Financial stability in the spotlight as central banks gear up to hike rates again
[LONDON] The US, European Union (EU) and the UK are all expected to announce a hike in interest rates this week, with analysts keeping a close eye on whether these will be higher than the consensus forecasts.
Since October, global equities, bonds and commodities have rallied on hopes that inflation may have finally peaked. The market bulls are hoping that central banks will once again pursue easier monetary conditions, and that interest rates will reach a peak later this year and then begin to fall in 2024.
The bears, on the other hand, warn that central banks are raising interest rates at a difficult time when many economies are on the brink of recession or are already experiencing a downturn. The rate hikes will worsen the slowdown and could potentially cause a financial crash, they say.
Neil Shearing, the group chief economist at Capital Economists, said that central banks face “enormously complex and uncertain outlooks” in a post-pandemic and fractured global economy. “They must focus on their core objectives of maintaining both price stability and financial stability,” he said.
The US Federal Reserve Board’s first meeting of the year began on Tuesday (Jan 31), and after seven rate rises in 2022, economists and traders are predicting another 25-basis points rise at the end of the two-day session that would take the federal funds rate to the 4.5 per cent to 4.75 per cent range.
Fed officials have already stated their intention to lift the rate to above 5 per cent by the middle of 2023 and keep it at that level until inflation – which stood at 6.5 per cent in December – falls closer to the Fed’s long-term target of 2 per cent.
A Goldman Sachs’ survey of 400 clients in January found that 57 per cent of respondents expects the US to fall into a recession this year, and that US inflation would moderate to 3 to 4 per cent by the end of the year. They also feel that the Fed will stop raising interest rates only when they reach 5.25 per cent, before cutting rates sometime in 2024.
On Wednesday, the Bank of England (BOE) continues with its attack on inflation which was a whopping 10.5 per cent in December, much higher than its EU competitors.
The BOE begins a two-day meeting at a time when wages are rising at the fastest pace in 22 years. There are still intermittent strikes involving nurses, firefighters, teachers and others that will aggravate the wage price spiral, say economists.
And on Thursday, the European Central Bank (ECB) is expected to raise rates by half-a-percentage point to 3 per cent. “Interest rates will have to rise significantly at a steady pace to reach levels that are sufficiently restrictive,” said ECB president Christine Lagarde earlier this week. “We will stay at those levels for as long as necessary.” About three quarters of the respondents of the Goldman survey predicted a recession in the eurozone this year, and that inflation would fall to 3.6 per cent by December 2023, having peaked at around 10 per cent in November 2022.
Germany – the largest economy in Europe – saw an unexpected contraction of 0.2 per cent in the final three months of 2022, fueling fears that the manufacturing powerhouse could be on the cusp of a recession.
Carsten Brzeski, global head of macro economics at Dutch bank ING, noted that industrial production in Germany is still about 5 per cent below what it was before the pandemic.
“Consumer confidence, despite some recent improvement, is still close to historic lows, and the loss of purchasing power will continue in 2023. A winter recession remains a base case for the German economy,” he said.

- MATERIAL SHOWN:

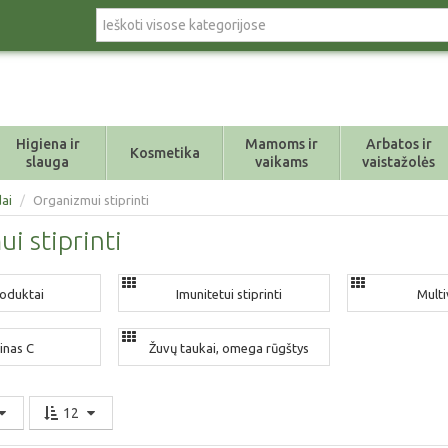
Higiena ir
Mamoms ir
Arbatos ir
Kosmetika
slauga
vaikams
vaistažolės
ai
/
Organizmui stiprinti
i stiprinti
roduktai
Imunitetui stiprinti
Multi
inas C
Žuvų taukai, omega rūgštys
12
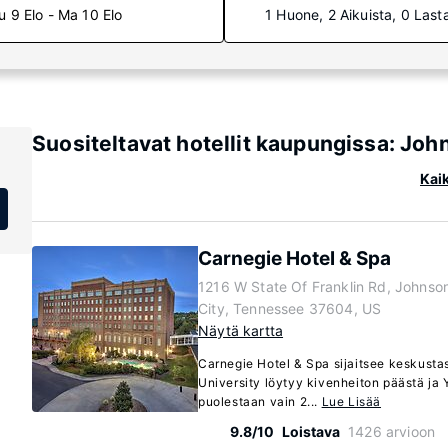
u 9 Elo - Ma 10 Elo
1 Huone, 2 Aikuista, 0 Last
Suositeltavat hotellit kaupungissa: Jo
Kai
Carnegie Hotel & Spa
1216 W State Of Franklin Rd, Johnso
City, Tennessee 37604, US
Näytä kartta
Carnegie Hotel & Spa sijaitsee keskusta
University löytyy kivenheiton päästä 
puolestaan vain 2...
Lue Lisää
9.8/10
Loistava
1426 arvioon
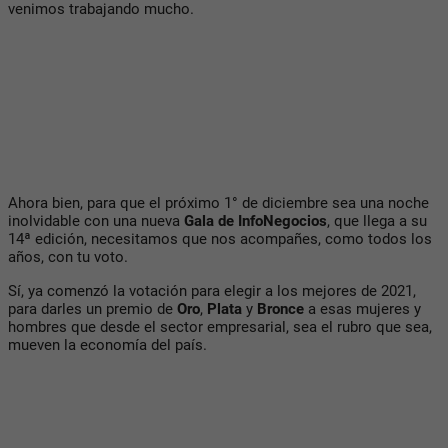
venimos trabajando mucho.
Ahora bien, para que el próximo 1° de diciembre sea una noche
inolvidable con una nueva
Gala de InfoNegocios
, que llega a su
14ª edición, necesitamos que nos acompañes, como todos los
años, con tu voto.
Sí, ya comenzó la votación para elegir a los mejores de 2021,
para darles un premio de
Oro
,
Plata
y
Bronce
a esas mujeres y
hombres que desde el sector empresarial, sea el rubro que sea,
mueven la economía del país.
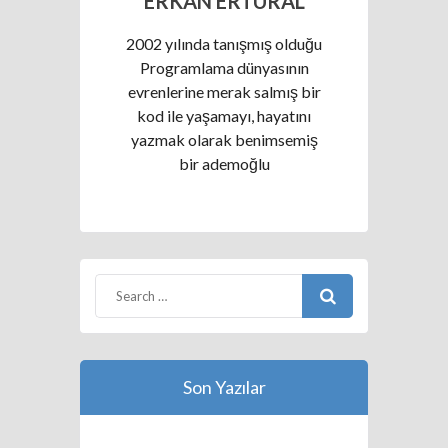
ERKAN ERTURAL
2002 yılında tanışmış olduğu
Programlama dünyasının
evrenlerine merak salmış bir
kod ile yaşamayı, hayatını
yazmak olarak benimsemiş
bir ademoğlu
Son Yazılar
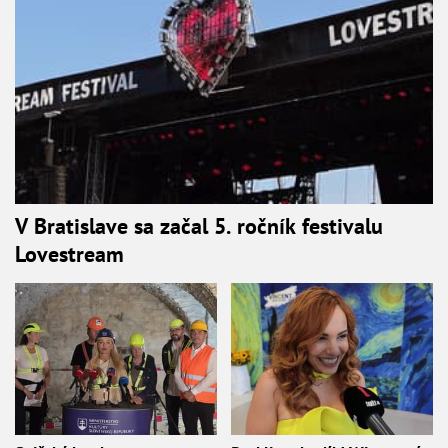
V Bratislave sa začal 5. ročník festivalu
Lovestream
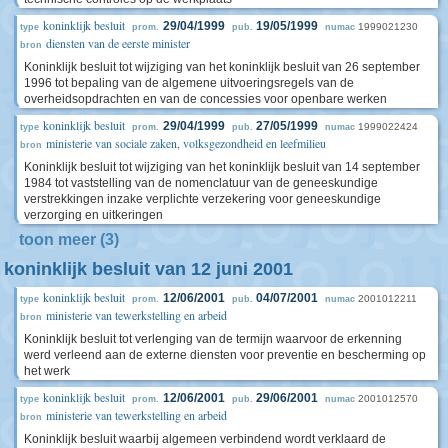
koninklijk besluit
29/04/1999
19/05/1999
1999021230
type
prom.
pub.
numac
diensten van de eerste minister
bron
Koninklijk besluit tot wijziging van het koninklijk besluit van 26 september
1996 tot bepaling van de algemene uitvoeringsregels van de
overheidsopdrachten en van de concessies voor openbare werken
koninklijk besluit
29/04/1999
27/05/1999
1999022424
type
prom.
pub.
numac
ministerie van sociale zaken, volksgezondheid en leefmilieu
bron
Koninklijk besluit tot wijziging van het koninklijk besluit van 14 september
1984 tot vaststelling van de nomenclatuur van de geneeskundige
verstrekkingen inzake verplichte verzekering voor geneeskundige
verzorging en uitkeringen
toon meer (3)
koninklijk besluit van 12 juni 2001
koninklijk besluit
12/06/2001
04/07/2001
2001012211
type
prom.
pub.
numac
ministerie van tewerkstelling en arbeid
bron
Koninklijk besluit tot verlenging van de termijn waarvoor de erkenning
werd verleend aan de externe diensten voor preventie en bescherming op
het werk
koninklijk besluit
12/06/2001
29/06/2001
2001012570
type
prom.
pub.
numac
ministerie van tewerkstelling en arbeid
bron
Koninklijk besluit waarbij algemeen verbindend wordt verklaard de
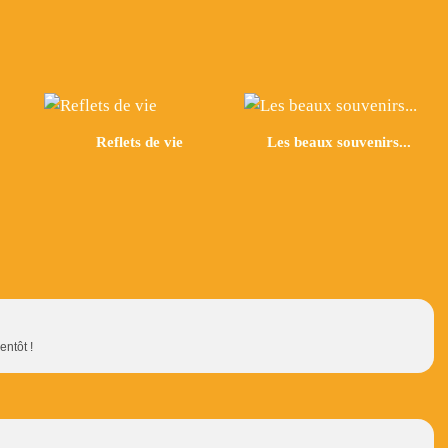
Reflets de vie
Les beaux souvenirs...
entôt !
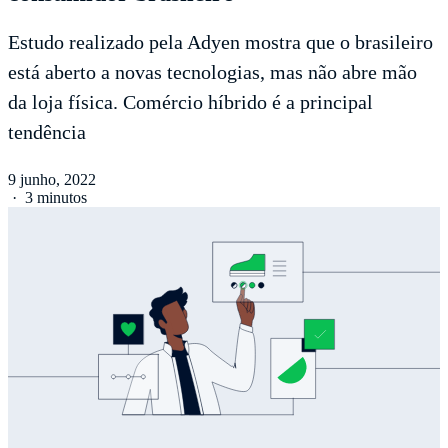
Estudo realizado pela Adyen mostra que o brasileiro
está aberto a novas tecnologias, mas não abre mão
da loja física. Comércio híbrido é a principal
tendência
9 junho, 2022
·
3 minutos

==

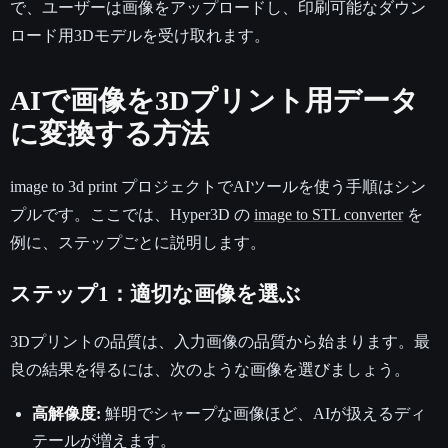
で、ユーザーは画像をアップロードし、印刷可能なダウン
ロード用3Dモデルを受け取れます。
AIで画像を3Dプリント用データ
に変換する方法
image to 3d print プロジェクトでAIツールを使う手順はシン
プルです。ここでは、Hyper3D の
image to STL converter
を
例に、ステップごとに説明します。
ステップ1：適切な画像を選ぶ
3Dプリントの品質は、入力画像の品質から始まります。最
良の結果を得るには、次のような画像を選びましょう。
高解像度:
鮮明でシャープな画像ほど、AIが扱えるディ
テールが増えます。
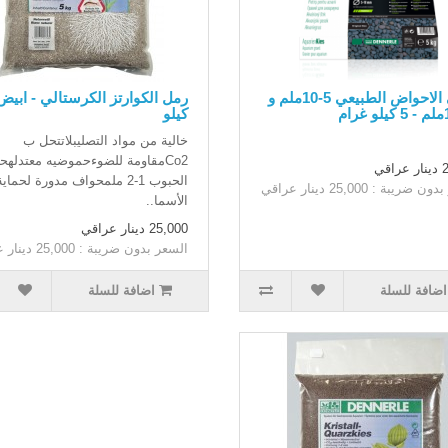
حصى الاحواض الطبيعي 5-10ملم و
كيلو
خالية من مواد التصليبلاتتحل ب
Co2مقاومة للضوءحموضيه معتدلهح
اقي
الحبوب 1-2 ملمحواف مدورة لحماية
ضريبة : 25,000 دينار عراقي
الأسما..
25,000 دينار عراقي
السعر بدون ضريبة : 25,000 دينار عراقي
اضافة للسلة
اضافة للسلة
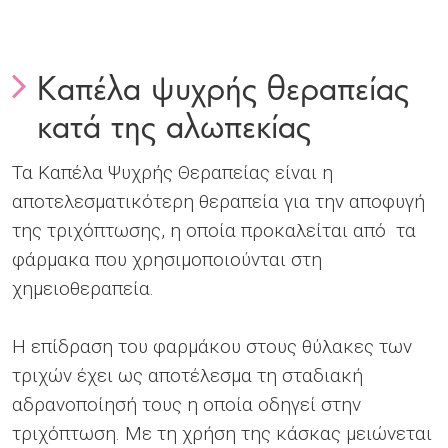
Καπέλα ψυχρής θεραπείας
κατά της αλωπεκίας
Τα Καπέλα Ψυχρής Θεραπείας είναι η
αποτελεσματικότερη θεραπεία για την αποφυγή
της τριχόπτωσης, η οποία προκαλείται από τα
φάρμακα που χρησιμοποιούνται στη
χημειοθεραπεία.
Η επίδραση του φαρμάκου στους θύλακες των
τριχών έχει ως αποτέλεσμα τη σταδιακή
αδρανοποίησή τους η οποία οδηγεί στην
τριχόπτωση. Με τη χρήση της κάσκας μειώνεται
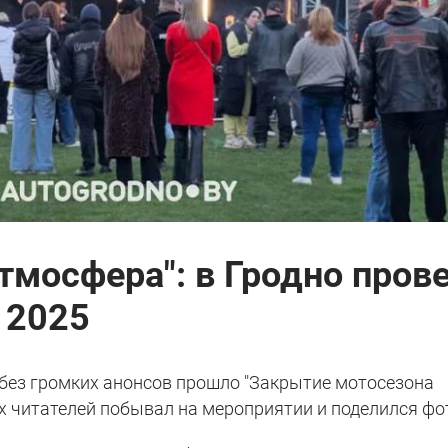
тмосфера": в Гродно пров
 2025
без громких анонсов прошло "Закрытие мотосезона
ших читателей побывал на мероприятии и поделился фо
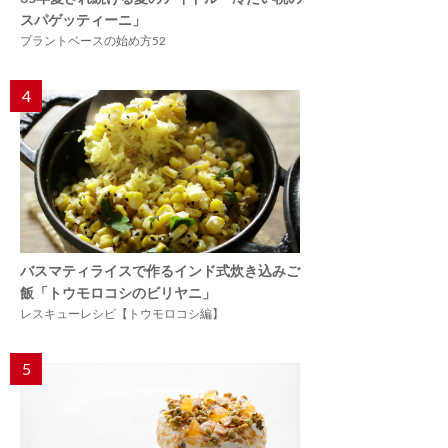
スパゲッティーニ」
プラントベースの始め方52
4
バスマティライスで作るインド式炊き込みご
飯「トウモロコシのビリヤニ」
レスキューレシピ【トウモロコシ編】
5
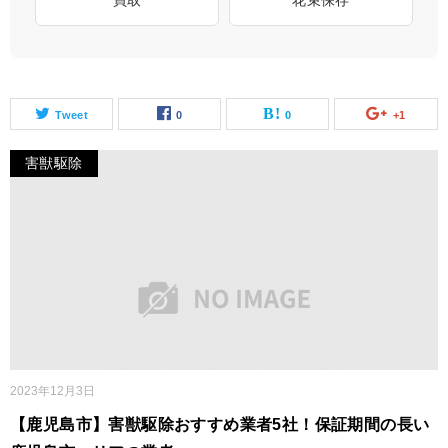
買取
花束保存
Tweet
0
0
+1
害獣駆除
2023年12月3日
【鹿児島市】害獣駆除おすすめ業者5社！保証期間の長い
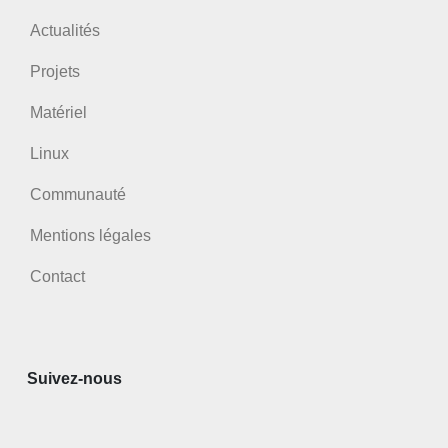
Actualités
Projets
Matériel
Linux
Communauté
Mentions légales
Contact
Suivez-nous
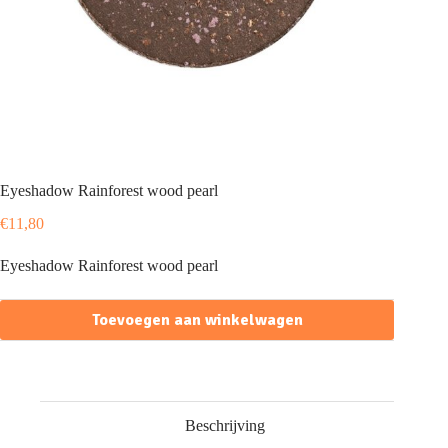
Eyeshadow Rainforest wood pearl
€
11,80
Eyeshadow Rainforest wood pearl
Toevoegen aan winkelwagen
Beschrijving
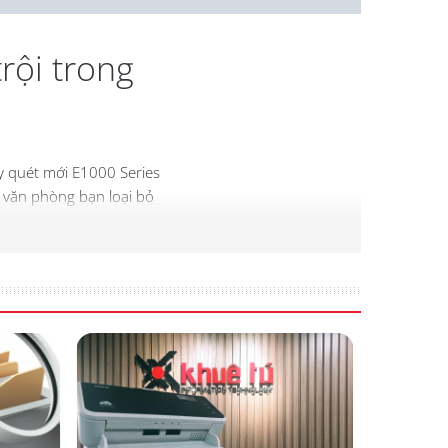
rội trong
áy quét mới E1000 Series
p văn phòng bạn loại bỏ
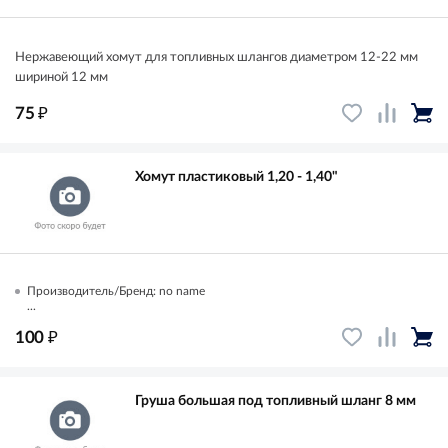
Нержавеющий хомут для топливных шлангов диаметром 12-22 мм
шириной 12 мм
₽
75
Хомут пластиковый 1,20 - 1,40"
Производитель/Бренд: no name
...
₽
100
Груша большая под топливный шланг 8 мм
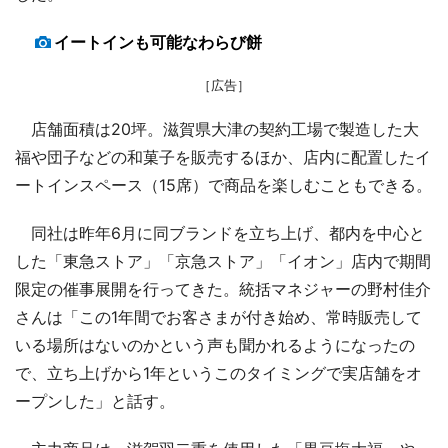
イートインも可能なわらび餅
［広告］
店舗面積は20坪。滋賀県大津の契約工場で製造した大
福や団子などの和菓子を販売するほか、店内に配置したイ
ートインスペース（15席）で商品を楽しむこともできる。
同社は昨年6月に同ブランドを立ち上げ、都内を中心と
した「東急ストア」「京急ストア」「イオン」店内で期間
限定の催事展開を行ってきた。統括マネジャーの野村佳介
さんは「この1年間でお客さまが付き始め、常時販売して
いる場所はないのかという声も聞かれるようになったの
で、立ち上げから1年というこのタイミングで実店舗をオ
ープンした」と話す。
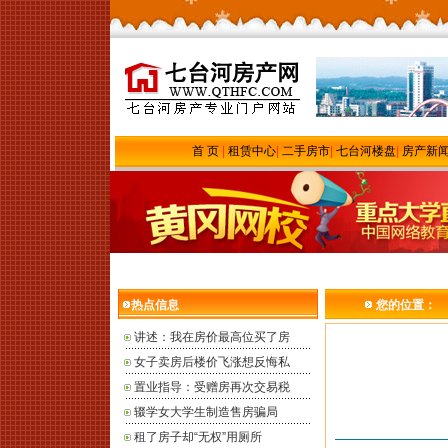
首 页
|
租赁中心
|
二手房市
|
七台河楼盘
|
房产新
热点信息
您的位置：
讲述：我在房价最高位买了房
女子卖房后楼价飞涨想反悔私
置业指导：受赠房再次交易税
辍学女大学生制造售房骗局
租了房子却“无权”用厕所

- WHAT YOU NEED TO DO:
1. Reproduce the part of the rate-hike article starting with "The bears, on" and going on through "per cent range.".
2. List every person the rate-hike article quotes by name.
The items above are separate material from the rate-hike article.

- RESPONSES BY ITEM NUMBER:
1.
The bears, on the other hand, warn that central banks are raising interest rates at a difficult time when many economies are on the brink of recession or are already experiencing a downturn. The rate hikes will worsen the slowdown and could potentially cause a financial crash, they say.
Neil Shearing, the group chief economist at Capital Economists, said that central banks face “enormously complex and uncertain outlooks” in a post-pandemic and fractured global economy. “They must focus on their core objectives of maintaining both price stability and financial stability,” he said.
The US Federal Reserve Board’s first meeting of the year began on Tuesday (Jan 31), and after seven rate rises in 2022, economists and traders are predicting another 25-basis points rise at the end of the two-day session that would take the federal funds rate to the 4.5 per cent to 4.75 per cent range.

2. Neil Shearing, Christine Lagarde, Carsten Brzeski